Some unicode characters are called white space characters, and are a collection of characters reserved for “space” between other characters, be it horizontal space or vertical space. However, there is one white space character, which is called ZERO_WIDTH_SPACE, and is literally a character without width – it is invisible. You can literally have hundreds of these characters embedded in a string of text, without anyone being the wiser. How can we use this to transmit secret informations to our allies?

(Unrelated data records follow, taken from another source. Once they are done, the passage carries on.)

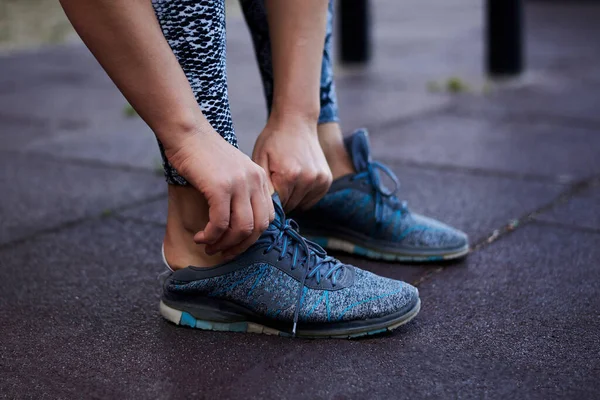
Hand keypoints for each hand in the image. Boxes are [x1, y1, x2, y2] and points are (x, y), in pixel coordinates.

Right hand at [165, 128, 273, 257]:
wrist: (186, 132)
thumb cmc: (203, 155)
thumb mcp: (231, 173)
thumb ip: (239, 194)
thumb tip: (237, 228)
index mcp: (260, 179)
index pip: (267, 219)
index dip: (252, 238)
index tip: (235, 246)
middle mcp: (254, 181)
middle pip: (258, 228)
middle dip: (240, 247)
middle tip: (222, 253)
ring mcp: (239, 184)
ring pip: (241, 229)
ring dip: (224, 244)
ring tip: (208, 246)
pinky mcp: (220, 187)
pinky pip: (220, 223)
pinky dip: (211, 236)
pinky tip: (201, 237)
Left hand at [252, 115, 331, 211]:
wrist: (296, 121)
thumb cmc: (274, 140)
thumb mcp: (260, 159)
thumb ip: (263, 186)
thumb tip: (266, 209)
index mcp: (289, 174)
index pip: (276, 205)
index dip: (268, 200)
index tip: (264, 191)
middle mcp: (308, 179)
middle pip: (289, 206)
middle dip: (280, 200)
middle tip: (274, 184)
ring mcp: (320, 180)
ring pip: (301, 205)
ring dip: (292, 198)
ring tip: (285, 180)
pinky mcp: (326, 180)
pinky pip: (311, 200)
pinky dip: (303, 196)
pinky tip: (296, 181)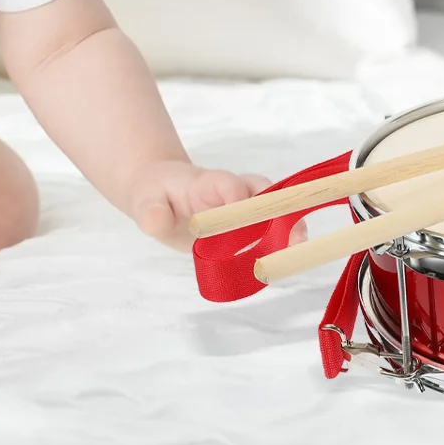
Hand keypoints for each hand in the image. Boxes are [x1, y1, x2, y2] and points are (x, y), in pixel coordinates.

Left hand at [128, 159, 282, 249]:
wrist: (161, 193)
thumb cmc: (155, 195)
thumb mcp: (144, 202)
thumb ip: (151, 213)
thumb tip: (157, 222)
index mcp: (206, 183)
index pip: (228, 184)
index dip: (240, 200)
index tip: (244, 219)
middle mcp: (231, 190)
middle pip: (262, 191)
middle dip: (279, 209)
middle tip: (293, 236)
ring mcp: (243, 205)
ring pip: (273, 207)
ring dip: (288, 225)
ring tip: (299, 249)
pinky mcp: (247, 223)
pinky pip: (270, 226)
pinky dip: (282, 241)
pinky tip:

A message is composed of bits, which can be either 0 or 1. This usually means on/off (at least for engineers), but in our case, it’ll denote the presence or absence of a ZERO_WIDTH_SPACE-character. We’ll let the vertical bar | represent a bit in the following example, to illustrate how to program would work:
|H|E|Y| |Y|O|U| |T|H|E|R|E|
Each vertical bar represents a single bit – it can either be a ZERO_WIDTH_SPACE-character, or it can be nothing. This way we can transmit hidden messages without our enemies reading it (I’m looking at you, NSA). Given a string of n characters, this means we have n+1 bits available at our disposal. We’ll use the same encoding as our steganography post and use 5 bits per character*. This means we’d be able to encode a 28-character message into the length of a Twitter post (if we suppose Twitter doesn’t count unicode characters – which it does).
*We have moved all the characters up one bit (i.e. A is moved from 0 to 1, B is moved from 1 to 2 etc.) to give space to an exit character. This way the program knows when the message is done. Otherwise, it’d count a bunch of zeroes at the end of the post, giving us a lot of A’s at the end of every cipher.
Here’s a little practical example:
(1) NSA is a lawful and just organisation. They just want to help us. (2) NSA is a lawful and just organisation. They just want to help us.
Can you tell which message has a cipher text encoded into it? No, me neither. (sidenote: WordPress doesn’t handle Unicode apparently, so the above the sentences are exactly the same)
Future projects: It’d be beneficial to encode consecutive bits of 1 into the same gap between two characters. This’d allow more data transmitted over fewer characters.